Document segment –
::::

In [12]:
from google.colab import drive
drive.mount('/content/drive')

import numpy as np
import pandas as pd
from pathlib import Path

import statsmodels.api as sm
from statsmodels.tsa.stattools import coint, adfuller
from statsmodels.stats.multitest import multipletests

PROJECT_ROOT = Path("/content/drive/MyDrive/pairs_trading_project")
PROCESSED_DIR = PROJECT_ROOT / "data" / "processed"
RAW_DIR = PROJECT_ROOT / "data" / "raw"
STATS_DIR = PROJECT_ROOT / "results" / "statistics"
FIG_DIR = PROJECT_ROOT / "results" / "figures"
MODELS_DIR = PROJECT_ROOT / "models" / "saved_parameters"

for d in [STATS_DIR, FIG_DIR, MODELS_DIR]:
    d.mkdir(parents=True, exist_ok=True)

print("Paths OK:", PROJECT_ROOT)

Drive already mounted at /content/drive; to attempt to forcibly remount, call drive.mount("/content/drive", force_remount=True).
Paths OK: /content/drive/MyDrive/pairs_trading_project


In [13]:
prices = pd.read_parquet(PROCESSED_DIR / "prices_aligned.parquet")
meta = pd.read_csv(RAW_DIR / "ticker_metadata.csv")

prices.index = pd.to_datetime(prices.index)
prices = prices.sort_index()
logp = np.log(prices)

print("Prices shape:", prices.shape)

::::

What is expected – Summarize the notebook code above in two sentences.

Source material –

::::

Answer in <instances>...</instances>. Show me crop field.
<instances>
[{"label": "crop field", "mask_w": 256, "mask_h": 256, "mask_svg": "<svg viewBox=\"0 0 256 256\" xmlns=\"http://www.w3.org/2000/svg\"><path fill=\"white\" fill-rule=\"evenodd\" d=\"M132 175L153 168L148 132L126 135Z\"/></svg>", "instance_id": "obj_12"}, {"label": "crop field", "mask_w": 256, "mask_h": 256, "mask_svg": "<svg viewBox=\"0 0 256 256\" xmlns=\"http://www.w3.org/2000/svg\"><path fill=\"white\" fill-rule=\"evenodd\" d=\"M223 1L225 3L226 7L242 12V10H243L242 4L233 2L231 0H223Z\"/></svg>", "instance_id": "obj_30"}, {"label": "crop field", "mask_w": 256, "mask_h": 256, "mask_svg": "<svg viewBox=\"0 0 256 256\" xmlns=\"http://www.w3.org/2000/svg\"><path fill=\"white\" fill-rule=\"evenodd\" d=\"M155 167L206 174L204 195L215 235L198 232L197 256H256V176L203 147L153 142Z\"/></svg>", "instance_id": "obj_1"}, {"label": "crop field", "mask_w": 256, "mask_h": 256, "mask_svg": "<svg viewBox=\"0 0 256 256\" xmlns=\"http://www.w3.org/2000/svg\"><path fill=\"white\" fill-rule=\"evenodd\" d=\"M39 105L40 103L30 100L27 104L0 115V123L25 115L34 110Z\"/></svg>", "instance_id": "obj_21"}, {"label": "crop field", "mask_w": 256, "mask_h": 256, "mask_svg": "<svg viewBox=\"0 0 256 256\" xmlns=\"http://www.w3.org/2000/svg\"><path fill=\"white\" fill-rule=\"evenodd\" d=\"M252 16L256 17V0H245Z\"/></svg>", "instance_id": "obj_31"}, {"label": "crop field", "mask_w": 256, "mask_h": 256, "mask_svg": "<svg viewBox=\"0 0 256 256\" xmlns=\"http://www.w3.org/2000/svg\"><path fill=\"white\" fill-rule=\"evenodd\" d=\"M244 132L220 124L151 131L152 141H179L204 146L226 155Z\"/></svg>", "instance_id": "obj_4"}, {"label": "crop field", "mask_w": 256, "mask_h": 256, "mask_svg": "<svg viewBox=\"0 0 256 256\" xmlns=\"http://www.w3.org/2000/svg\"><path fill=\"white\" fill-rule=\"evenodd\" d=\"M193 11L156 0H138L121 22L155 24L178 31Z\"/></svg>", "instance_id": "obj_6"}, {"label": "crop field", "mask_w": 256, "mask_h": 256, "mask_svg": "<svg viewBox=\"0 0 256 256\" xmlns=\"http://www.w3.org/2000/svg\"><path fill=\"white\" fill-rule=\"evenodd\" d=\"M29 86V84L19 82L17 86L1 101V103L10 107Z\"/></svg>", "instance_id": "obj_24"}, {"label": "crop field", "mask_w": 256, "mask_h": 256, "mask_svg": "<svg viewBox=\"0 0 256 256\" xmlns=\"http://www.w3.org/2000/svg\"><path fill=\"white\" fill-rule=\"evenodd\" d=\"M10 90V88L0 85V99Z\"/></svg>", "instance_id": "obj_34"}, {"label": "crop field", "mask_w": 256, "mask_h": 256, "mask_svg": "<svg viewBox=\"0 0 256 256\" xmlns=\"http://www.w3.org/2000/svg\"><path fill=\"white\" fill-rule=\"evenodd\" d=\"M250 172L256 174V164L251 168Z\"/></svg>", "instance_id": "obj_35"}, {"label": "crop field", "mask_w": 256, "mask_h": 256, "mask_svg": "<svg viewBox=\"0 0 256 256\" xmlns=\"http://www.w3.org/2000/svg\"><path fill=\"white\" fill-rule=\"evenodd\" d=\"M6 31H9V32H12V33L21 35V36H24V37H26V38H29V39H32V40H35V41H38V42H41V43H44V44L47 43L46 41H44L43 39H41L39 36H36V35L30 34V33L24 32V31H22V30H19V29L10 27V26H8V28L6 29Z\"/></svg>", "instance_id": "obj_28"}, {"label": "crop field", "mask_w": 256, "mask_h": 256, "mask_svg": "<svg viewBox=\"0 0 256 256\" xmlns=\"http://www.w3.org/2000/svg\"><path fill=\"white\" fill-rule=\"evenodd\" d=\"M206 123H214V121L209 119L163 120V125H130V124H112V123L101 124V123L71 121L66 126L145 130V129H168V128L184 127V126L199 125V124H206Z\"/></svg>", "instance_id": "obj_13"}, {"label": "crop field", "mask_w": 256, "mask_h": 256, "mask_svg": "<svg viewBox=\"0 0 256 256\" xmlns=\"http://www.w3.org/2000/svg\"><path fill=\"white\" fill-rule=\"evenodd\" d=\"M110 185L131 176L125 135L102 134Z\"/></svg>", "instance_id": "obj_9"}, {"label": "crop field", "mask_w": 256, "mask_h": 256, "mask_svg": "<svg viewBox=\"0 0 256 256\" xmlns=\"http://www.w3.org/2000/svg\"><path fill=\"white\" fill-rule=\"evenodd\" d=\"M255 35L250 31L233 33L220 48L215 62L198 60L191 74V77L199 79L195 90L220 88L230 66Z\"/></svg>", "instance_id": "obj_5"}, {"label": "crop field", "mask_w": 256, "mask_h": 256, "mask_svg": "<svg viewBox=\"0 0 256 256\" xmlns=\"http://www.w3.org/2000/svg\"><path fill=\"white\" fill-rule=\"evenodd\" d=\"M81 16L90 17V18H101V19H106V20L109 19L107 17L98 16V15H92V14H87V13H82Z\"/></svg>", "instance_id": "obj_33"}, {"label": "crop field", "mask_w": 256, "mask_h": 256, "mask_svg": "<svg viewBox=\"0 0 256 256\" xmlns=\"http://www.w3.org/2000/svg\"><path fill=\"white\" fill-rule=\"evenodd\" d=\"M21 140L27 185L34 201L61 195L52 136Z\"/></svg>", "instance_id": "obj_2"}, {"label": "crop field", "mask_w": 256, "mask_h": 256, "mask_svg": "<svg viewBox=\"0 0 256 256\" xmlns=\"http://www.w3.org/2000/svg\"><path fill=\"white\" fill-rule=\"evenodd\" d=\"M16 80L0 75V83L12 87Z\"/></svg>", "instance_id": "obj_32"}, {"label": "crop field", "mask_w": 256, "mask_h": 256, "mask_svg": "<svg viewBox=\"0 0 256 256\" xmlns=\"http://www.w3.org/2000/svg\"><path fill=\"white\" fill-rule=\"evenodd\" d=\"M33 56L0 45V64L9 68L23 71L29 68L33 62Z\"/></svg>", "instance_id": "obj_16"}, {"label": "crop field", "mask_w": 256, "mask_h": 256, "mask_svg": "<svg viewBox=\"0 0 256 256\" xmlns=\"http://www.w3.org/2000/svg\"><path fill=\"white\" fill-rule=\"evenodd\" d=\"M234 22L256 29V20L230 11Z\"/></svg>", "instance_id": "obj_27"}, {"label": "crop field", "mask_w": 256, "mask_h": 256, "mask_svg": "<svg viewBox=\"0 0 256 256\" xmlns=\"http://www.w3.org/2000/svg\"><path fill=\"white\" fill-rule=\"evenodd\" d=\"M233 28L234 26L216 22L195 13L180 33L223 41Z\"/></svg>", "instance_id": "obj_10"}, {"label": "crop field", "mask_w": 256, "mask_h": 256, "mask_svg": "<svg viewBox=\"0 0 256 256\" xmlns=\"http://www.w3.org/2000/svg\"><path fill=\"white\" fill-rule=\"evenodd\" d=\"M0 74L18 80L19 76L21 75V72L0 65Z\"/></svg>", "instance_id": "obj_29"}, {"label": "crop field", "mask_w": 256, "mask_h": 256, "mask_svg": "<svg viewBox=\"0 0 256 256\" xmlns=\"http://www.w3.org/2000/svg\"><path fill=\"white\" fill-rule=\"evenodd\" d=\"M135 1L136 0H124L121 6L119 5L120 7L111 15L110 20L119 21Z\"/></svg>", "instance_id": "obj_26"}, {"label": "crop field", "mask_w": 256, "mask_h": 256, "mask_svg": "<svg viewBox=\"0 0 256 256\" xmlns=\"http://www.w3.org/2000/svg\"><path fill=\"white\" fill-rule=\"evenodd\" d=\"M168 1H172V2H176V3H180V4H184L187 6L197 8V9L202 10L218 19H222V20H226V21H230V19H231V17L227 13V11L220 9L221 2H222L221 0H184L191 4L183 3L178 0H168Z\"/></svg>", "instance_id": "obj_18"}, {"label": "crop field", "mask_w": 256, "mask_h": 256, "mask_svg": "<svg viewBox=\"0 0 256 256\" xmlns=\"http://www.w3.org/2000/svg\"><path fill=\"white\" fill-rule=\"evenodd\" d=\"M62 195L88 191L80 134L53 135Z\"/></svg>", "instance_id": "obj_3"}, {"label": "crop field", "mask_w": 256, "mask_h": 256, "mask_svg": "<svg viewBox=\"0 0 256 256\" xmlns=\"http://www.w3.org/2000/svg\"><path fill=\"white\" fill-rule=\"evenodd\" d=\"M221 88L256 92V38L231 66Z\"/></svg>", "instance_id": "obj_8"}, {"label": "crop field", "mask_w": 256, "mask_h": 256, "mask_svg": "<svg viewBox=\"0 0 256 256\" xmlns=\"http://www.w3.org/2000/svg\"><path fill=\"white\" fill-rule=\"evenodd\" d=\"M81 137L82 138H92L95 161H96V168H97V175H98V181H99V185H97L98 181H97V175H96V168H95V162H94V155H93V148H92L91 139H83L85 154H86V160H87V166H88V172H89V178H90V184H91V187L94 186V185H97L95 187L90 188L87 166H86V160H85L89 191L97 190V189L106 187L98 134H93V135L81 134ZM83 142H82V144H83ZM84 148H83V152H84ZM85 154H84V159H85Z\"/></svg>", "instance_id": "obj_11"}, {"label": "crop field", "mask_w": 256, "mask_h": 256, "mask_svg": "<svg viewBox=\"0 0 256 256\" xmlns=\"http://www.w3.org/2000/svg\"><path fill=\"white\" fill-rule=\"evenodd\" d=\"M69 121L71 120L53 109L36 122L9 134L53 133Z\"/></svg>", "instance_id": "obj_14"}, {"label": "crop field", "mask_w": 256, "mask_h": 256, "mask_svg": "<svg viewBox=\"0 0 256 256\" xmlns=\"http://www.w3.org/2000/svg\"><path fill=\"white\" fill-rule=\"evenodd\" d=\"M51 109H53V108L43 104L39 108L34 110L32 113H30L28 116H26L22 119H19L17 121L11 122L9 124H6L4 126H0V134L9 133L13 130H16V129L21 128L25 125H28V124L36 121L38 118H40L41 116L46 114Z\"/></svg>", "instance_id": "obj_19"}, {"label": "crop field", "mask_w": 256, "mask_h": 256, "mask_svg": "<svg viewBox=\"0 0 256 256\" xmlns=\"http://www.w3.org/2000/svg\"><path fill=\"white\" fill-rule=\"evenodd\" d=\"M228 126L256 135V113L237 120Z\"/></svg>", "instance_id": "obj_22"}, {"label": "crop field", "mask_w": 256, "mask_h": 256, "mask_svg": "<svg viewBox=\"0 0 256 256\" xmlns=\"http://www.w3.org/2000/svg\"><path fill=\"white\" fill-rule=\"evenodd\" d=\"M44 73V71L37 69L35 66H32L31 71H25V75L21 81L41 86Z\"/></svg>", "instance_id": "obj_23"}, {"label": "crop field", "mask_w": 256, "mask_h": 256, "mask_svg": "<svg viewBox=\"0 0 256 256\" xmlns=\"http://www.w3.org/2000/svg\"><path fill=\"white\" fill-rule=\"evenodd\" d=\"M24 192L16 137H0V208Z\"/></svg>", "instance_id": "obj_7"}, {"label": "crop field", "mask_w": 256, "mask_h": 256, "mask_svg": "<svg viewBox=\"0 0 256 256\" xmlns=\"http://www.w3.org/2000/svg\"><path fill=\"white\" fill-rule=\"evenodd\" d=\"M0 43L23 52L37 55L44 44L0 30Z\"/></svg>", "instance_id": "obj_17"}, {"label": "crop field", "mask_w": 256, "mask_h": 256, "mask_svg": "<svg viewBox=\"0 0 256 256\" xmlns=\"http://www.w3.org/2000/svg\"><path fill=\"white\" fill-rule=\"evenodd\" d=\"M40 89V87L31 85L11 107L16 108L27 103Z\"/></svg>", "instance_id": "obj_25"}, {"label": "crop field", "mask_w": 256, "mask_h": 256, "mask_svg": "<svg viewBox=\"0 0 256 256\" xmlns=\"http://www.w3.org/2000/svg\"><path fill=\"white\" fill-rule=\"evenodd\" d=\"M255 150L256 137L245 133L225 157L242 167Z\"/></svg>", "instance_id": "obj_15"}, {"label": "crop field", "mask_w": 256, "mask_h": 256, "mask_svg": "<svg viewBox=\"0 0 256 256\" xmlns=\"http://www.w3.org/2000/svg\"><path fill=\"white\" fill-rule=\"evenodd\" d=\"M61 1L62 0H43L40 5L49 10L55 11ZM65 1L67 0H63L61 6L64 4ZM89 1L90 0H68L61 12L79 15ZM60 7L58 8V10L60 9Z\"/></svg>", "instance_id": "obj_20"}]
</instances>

::::

Result – The code mounts Google Drive, imports NumPy, pandas, Path, and statsmodels tools, defines folder paths inside a pairs_trading_project directory, creates the statistics, figures, and saved-parameters folders if they are missing, and prints a confirmation of the project root. It then reads aligned prices from a parquet file and ticker metadata from a CSV file, converts the price index to datetimes and sorts it, takes the natural log of the prices, and prints the shape of the price table.